Still I believe that my sis benefited from my awkward attempts at play when she was a baby. She grew up to be a very creative and beautiful soul. She paints and does amazing at various craft projects.  My creativeness?  I didn’t play much with anyone other than myself–and there certainly wasn’t much frolicking and rough-housing with parents, so I suppose it explains in part why I’m good at drawing stick figures and not much else. I do have, however, a deep appreciation for art and beautiful things.  Aesthetics are crucial to my sense of comfort and well-being.

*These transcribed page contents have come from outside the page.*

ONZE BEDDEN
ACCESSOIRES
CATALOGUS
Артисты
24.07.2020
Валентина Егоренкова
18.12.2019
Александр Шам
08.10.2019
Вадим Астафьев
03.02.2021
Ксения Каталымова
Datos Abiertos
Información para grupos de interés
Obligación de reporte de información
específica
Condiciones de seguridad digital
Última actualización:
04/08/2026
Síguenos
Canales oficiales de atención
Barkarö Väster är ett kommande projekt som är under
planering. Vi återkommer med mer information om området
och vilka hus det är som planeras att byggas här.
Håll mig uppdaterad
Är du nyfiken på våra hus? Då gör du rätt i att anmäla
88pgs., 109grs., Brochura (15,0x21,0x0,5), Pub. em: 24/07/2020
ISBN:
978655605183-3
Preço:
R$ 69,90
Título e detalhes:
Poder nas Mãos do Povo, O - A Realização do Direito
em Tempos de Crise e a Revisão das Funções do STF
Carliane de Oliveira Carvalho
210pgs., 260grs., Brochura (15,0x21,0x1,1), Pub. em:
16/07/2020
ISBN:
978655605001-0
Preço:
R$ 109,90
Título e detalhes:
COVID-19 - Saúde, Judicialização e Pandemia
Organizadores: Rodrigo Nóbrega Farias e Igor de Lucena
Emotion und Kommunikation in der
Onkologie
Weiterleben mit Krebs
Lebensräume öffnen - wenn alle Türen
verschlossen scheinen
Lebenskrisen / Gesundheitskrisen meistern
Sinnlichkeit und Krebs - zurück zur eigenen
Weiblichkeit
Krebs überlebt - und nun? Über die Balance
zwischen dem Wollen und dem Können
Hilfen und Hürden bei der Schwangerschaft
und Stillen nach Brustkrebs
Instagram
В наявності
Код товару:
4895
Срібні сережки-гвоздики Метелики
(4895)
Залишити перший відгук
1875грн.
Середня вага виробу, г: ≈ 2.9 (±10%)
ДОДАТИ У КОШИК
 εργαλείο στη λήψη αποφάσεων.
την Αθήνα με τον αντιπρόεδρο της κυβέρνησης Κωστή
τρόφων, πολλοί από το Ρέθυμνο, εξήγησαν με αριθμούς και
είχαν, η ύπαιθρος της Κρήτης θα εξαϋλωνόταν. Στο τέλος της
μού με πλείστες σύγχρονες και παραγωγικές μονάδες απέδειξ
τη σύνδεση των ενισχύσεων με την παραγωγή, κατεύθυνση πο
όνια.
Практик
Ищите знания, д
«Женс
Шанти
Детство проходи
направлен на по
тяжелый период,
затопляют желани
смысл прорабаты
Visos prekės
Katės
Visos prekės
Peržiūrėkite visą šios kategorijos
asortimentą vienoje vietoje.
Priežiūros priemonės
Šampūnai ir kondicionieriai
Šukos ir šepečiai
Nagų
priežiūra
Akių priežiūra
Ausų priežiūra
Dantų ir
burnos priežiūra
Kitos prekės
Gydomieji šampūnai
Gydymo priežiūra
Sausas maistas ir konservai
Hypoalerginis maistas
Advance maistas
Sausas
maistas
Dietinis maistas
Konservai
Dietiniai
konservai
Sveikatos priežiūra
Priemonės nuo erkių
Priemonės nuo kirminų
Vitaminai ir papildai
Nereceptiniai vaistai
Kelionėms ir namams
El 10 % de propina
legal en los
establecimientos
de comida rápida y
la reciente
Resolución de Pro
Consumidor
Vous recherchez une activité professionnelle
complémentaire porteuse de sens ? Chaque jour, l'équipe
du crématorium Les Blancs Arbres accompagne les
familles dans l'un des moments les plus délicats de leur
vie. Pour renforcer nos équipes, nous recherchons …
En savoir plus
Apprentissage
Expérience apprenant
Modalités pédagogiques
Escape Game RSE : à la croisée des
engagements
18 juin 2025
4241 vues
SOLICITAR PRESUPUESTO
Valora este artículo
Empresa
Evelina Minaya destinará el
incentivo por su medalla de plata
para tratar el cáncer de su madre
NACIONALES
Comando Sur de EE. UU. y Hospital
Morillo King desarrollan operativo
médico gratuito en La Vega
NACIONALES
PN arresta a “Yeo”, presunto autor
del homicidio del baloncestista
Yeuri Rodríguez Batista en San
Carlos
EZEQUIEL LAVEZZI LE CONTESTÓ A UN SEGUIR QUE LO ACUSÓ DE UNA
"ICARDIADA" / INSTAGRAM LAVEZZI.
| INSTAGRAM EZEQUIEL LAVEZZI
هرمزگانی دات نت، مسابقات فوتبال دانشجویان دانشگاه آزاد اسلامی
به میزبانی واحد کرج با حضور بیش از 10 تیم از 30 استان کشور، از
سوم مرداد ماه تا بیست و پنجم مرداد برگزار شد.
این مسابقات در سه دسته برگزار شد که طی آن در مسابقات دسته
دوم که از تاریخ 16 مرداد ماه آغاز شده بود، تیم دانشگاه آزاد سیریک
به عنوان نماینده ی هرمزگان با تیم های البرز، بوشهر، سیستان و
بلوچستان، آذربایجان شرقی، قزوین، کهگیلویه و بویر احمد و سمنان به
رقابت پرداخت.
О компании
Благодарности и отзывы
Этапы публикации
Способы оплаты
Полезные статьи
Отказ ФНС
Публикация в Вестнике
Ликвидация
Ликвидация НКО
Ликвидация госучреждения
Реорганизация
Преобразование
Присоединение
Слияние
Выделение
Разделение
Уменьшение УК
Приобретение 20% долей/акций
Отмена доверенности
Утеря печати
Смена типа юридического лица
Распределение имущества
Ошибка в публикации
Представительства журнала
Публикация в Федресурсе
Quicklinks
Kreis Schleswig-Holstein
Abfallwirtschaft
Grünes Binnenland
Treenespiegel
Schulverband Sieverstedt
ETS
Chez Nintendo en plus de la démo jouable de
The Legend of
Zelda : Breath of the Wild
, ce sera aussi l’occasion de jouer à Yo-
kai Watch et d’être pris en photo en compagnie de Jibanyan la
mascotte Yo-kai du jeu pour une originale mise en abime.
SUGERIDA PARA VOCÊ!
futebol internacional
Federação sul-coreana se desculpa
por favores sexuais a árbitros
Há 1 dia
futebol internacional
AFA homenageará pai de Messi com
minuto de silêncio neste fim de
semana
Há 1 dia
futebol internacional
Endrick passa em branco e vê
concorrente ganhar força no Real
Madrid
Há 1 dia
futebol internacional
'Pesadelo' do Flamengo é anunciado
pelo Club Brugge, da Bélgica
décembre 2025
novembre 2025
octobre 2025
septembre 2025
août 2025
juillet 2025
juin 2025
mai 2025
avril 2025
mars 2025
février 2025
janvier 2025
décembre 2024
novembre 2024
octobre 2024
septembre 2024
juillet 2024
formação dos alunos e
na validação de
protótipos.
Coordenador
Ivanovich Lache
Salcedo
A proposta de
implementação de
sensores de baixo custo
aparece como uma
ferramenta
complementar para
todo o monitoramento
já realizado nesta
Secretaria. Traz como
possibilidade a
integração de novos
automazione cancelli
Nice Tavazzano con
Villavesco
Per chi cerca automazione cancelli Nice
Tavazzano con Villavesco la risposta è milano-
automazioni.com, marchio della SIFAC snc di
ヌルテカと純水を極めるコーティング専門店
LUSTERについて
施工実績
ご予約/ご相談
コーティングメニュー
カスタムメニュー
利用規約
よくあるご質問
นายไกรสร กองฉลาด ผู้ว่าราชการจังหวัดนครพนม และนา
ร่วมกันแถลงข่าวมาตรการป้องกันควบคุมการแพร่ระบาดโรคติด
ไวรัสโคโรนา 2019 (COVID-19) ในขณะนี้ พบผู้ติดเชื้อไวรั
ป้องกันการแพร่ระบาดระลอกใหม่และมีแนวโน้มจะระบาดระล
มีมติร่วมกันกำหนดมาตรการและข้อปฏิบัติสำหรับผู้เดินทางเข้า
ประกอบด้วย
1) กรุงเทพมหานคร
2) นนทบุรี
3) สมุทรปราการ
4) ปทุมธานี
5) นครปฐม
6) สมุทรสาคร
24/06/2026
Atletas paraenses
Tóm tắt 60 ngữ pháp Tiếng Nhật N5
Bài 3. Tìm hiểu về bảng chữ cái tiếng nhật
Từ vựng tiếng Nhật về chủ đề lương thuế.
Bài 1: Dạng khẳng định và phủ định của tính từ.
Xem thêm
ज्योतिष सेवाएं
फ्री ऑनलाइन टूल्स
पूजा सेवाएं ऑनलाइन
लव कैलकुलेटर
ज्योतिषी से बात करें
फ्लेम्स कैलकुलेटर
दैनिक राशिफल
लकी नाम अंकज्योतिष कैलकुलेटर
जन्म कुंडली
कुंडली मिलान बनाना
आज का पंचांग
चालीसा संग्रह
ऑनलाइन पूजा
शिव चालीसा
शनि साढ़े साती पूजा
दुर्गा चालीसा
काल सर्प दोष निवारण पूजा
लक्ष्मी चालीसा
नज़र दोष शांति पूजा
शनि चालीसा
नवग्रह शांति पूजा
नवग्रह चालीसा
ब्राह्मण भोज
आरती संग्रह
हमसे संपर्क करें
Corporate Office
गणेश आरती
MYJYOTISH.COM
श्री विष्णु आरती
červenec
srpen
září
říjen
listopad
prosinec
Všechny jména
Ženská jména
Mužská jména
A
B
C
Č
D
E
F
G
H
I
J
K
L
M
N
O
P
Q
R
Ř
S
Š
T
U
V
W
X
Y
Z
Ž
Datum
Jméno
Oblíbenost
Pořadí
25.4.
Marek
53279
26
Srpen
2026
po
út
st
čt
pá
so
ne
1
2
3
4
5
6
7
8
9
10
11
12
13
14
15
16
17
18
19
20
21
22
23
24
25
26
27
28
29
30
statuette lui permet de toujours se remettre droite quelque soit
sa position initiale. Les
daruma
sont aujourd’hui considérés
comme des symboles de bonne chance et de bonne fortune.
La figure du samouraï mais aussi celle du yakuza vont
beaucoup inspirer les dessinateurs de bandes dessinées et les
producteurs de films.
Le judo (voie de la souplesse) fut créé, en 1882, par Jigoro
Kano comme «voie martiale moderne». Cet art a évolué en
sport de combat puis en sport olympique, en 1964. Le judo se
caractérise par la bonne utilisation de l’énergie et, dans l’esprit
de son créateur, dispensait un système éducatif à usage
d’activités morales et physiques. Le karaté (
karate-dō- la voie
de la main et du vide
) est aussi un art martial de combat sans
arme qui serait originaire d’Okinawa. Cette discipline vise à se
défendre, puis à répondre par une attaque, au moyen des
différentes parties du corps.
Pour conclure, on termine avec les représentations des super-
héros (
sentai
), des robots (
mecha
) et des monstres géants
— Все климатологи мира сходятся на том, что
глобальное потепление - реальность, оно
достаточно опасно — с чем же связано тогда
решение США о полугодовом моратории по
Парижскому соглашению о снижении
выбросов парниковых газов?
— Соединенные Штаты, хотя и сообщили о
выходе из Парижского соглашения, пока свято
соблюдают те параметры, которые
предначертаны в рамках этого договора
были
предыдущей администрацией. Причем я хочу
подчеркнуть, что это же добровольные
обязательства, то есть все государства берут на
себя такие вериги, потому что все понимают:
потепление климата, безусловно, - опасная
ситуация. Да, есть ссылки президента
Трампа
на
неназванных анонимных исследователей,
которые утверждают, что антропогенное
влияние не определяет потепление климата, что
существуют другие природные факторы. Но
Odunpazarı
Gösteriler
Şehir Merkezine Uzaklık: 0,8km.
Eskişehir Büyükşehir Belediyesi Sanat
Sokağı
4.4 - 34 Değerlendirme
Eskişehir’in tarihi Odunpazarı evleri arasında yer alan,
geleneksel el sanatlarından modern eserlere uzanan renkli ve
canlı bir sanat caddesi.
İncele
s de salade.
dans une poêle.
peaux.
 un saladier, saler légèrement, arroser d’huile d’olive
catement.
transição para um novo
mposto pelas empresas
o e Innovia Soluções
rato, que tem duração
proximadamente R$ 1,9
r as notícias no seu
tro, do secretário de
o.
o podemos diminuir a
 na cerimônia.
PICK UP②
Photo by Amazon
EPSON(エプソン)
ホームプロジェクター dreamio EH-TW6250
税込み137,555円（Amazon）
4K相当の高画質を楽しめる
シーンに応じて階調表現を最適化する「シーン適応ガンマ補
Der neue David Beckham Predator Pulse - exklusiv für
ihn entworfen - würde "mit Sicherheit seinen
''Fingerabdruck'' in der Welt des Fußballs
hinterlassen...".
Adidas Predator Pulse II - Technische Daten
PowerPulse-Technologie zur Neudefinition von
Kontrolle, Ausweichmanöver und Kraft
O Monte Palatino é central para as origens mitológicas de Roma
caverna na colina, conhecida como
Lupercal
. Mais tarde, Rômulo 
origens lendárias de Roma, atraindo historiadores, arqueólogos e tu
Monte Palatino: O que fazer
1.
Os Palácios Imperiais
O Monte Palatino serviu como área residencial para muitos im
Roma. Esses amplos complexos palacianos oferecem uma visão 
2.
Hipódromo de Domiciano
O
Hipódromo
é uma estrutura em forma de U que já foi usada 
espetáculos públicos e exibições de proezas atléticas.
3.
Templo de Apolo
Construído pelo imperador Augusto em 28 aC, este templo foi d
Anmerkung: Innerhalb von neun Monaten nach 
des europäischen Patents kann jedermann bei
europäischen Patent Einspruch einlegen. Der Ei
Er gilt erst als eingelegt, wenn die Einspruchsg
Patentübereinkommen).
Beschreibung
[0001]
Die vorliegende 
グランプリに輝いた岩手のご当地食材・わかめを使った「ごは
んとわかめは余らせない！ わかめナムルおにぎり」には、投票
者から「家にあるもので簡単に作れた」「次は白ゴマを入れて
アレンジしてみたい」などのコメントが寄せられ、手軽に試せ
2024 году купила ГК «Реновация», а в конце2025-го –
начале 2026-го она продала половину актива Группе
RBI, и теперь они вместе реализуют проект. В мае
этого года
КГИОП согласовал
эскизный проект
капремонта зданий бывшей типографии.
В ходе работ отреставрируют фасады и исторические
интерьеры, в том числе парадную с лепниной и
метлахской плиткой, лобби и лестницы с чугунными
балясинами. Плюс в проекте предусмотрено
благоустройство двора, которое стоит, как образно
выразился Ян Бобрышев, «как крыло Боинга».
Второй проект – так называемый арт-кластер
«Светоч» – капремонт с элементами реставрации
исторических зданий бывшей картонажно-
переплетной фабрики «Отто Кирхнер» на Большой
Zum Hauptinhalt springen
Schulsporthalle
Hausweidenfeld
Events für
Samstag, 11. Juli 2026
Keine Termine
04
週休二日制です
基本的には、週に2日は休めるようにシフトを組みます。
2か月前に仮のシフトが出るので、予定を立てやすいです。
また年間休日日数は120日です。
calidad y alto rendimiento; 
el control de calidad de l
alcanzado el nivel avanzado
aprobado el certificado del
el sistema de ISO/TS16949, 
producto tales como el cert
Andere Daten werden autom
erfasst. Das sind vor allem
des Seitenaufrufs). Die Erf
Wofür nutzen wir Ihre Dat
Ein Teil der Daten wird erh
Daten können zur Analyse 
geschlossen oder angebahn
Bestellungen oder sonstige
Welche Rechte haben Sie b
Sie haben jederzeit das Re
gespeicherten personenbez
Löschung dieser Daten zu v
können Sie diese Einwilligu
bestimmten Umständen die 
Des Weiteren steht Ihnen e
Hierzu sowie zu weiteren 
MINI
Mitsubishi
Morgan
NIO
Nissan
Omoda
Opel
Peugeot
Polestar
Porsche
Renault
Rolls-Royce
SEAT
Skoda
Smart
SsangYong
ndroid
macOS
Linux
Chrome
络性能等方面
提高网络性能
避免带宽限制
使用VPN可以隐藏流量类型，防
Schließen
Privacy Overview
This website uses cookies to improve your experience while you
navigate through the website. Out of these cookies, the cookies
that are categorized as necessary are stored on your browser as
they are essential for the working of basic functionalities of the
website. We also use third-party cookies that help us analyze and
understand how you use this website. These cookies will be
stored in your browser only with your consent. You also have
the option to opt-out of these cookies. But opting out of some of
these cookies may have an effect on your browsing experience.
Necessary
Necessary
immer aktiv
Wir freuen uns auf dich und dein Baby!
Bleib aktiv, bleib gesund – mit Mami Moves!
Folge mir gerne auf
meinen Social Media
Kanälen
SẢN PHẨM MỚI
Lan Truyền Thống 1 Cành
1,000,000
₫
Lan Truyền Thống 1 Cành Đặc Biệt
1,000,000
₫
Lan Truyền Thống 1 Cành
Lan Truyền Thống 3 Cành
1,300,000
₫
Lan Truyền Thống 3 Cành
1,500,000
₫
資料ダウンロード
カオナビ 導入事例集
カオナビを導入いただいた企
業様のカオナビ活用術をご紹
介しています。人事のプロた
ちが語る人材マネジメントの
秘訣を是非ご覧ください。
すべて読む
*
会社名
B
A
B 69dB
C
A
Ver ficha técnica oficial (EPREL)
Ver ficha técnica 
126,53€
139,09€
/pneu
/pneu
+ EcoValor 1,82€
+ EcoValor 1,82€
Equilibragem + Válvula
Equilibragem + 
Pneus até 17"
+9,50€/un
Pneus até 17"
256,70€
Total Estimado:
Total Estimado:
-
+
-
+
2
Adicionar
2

Thank God I found TED. I don’t need psychotherapy to get me through any deep-seated questions I have about myself or the world around me. I have TED.  One could argue that I’m becoming a better person because TED nourishes my mornings.

So…. let’s see.  What do I want to learn about tomorrow….

Hmm.  I scan the list of titles online.  How about: Depressed Dogs and Cats with OCD-What Animal Madness Means For Us Humans.

Perhaps I’ll learned something useful about The Poodle’s annoying licking habit.

The possibilities are deliciously endless with TED.

So, until the morning, I’ll go about my daily grind smiling as I do as I’m getting a little better at play.  Really I am. I’ve got a MONK bobble-head on my desk that will nod to that.

Bobble head and other desk distractions

Bobble head and other desk distractions

p.s. For the record, The Poodle is not “mad” but he makes a certain someone batty when she hears that repetitive slurping-licking sound in the middle of the night.